Bestimmt für meine Liebste daheim - Katrin Krause.
Sie schluchzte in sich hinein, als sie diesen einen Satz las.
Oh Ben, wo steckst du nur?
Katrin griff sich das Buch und blätterte die Seiten durch, von hinten nach vorn. Abrupt hielt sie inne und blätterte zurück – etwas war ihr aufgefallen, etwas was nicht hätte sein dürfen.
Was war das denn? Ich bin mir sicher, dass dort eben noch etwas ganz anderes stand.

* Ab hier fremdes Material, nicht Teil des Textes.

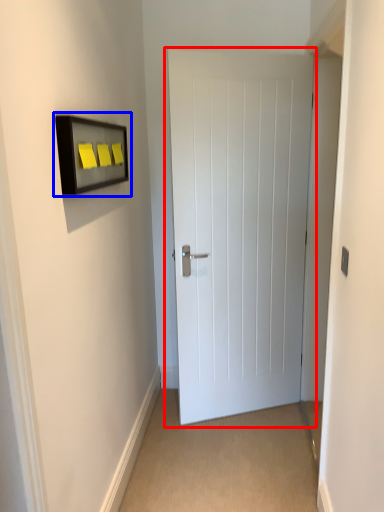
Question: Which object is closer to the camera taking this photo, door (highlighted by a red box) or medicine cabinet (highlighted by a blue box)?

Choices:
 (A) door
 (B) medicine cabinet

Answer: (B)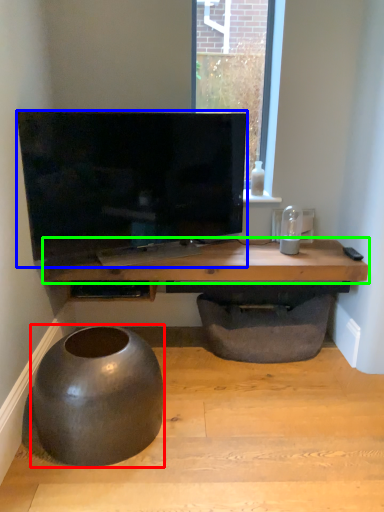
Question: Which object is positioned farthest from round table (highlighted by a red box)? Select from television (highlighted by a blue box) and table (highlighted by a green box).

Choices:
 (A) television
 (B) table

Answer: (A)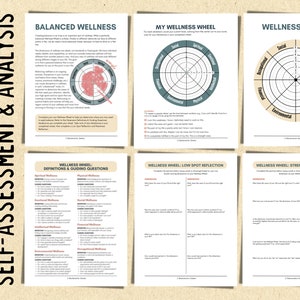
This screenshot has height=300, width=300. Find the location of `beige trim`. beige trim is located at coordinates (273, 50), (296, 119), (266, 104).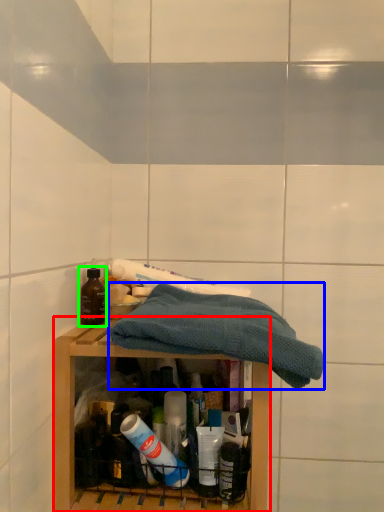
Question: Which object is the farthest from shelf (highlighted by a red box)? Choose among these: towel (highlighted by a blue box) or bottle (highlighted by a green box).

Choices:
 (A) towel
 (B) bottle

Answer: (B)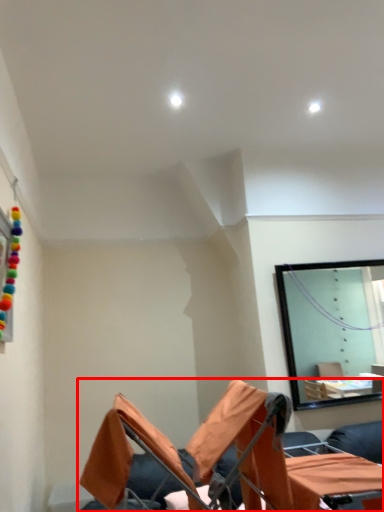
Question: From the image's perspective, what is the correct spatial positioning of furniture (annotated by the red box) in reference to table?

Choices:
 (A) below
 (B) above

Answer: (B)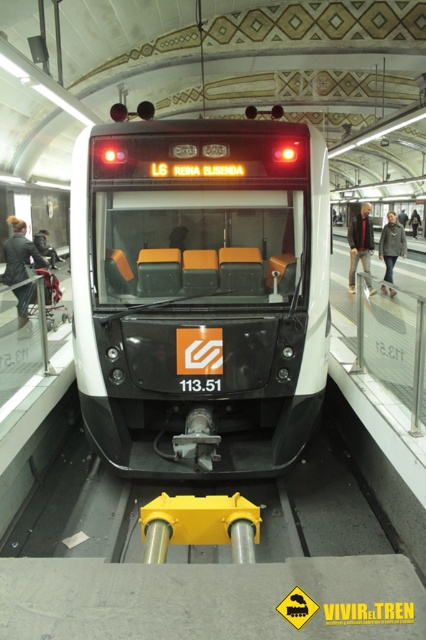
Question: From the image, what is the correct spatial relationship of gray woolen coat at center in relation to matte black jacket at center?

Choices:
 (A) below
 (B) above

Answer: (A)

Question: Is leather jacket at left wider than dark brown leather jacket at center?

Choices:
 (A) yes
 (B) no

Answer: (B)

Question: Can you confirm if white glossy train at center is positioned to the right of dark brown leather jacket at center?

Choices:
 (A) yes
 (B) no

Answer: (B)

Question: Estimate the real-world distances between objects in this image. Which object is farther from the leather jacket at left?

Choices:
 (A) dark brown leather jacket at center
 (B) matte black jacket at center

Answer: (A)

Question: Which point is closer to the camera taking this photo?

Choices:
 (A) (391, 291)
 (B) (14, 241)

Answer: (A)

Question: Which point appears closest to the camera in this image?

Choices:
 (A) (253, 260)
 (B) (402, 237)
 (C) (419, 218)
 (D) (37, 246)

Answer: (A)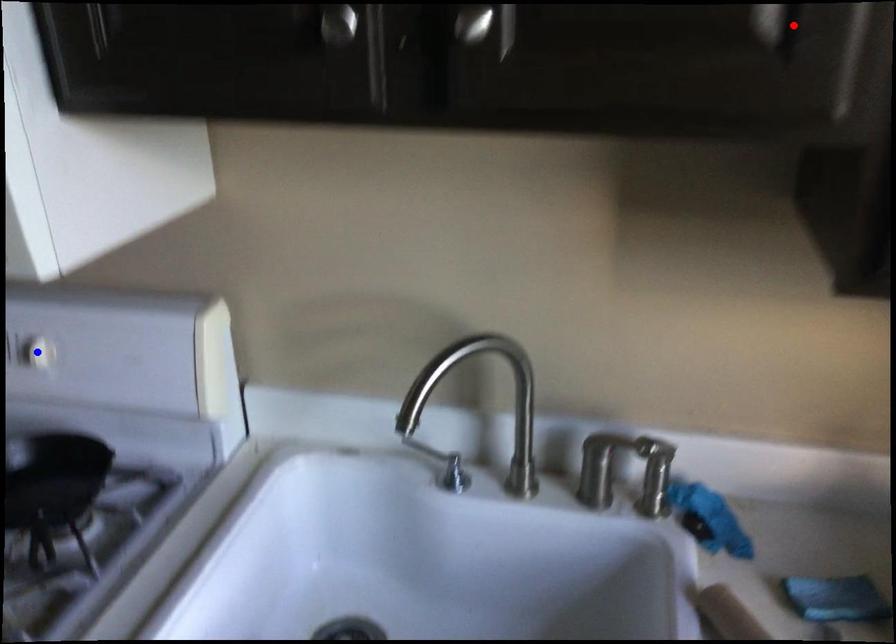
Question: Two points are marked on the image. Which point is closer to the camera?

Choices:
 (A) Blue point is closer.
 (B) Red point is closer.

Answer: (B)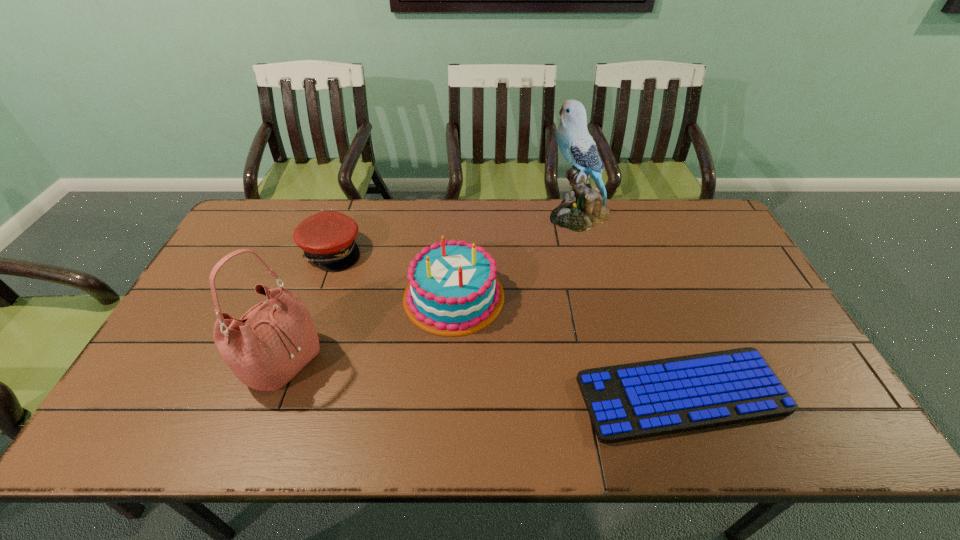
The width and height of the screenshot is (960, 540). In the image, there is a desktop. In order to click on vacant space at the left edge in this screenshot , I will do `click(172, 353)`.

At what (x,y) coordinates should I click in order to perform the action: click on free space at the right edge of the desktop. Please return your answer as a coordinate pair (x, y). The image size is (960, 540). Looking at the image, I should click on (751, 270).

What are the coordinates of `vacant space at the far left corner` in the screenshot? It's located at (237, 238).

Find the location of a particular element. This screenshot has height=540, width=960. vacant space at the near left corner is located at coordinates (185, 419).

Image resolution: width=960 pixels, height=540 pixels. I want to click on free space between the computer keyboard and the second tallest object, so click(482, 378).

Locate an element on the screen. free area in between the shortest object and the third tallest object is located at coordinates (568, 345).

Locate an element on the screen. This screenshot has width=960, height=540. vacant point located between the third object from left to right and the fourth tallest object is located at coordinates (393, 274).

Locate an element on the screen. The width and height of the screenshot is (960, 540). vacant area that lies between the cap and the fourth shortest object is located at coordinates (307, 307).

Where is `empty space that is in between the third object from right to left and the parakeet`? Image resolution: width=960 pixels, height=540 pixels. empty space that is in between the third object from right to left and the parakeet is located at coordinates (516, 256).

Find the location of a particular element. The width and height of the screenshot is (960, 540). free space between the parakeet and the birthday cake is located at coordinates (516, 256).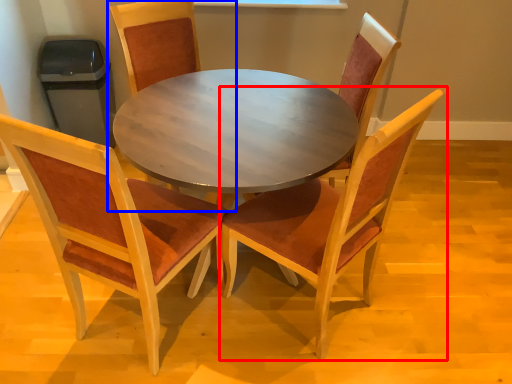
Question: Which object appears farthest to the camera in this image, chair (highlighted by a red box) or chair (highlighted by a blue box)?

Nichts deutete auf ihre Vermutung hin und sie blätterte daraufhin zurück zur ersten Seite. Erschrocken und mit weit aufgerissenen Augen warf sie das Buch von sich. Sie zog die Beine eng an die Brust und umklammert diese ganz fest. Verängstig und leise nuschelnd wippte sie vor und zurück, konnte den Blick von dem Buch jedoch nicht trennen. Die Neugierde siegte und griff abermals zu. Der Satz, den sie zuerst gelesen hatte, war nicht mehr. Stattdessen las sie nun einen vollkommen anderen.
Dies ist für die zurückgebliebene Seele Benjamins gedacht und findet seinen Ursprung, wenn diese diesen Einband in Händen hält. So ist es bestimmt. Bevor ihr euch nun fragt, wie dies sein kann, so sei euch gesagt, dass es Dinge hinter den Dingen gibt, wie es Benjamin am eigenen Leib erfahren hat und weiterhin wird. Benjamin ist für euch unnahbar geworden, bis er es schafft, die ihm gestellte Aufgabe für beendet zu erklären. Nur er selbst ist in der Lage, sich zurück in seine eigene Welt zu wünschen und nur wenn er sich dessen eindeutig und Selbst bewusst geworden ist, kann er nach Vollendung seiner Taten in sein eigen Leben zurückkehren. Lest auf den nachfolgenden Seiten sein Leben im Parallelem des ihren. Helft seinem hier, indem ihr ihn freilasst. Zwischen eurem Geiste besteht eine tiefgründige Verbindung und er fühlt sich euch in mancherlei Situationen sehr nah – so seine Worte. Ihr müsst von ihm lassen, sodass er den Weg zu Euch zurückfinden kann.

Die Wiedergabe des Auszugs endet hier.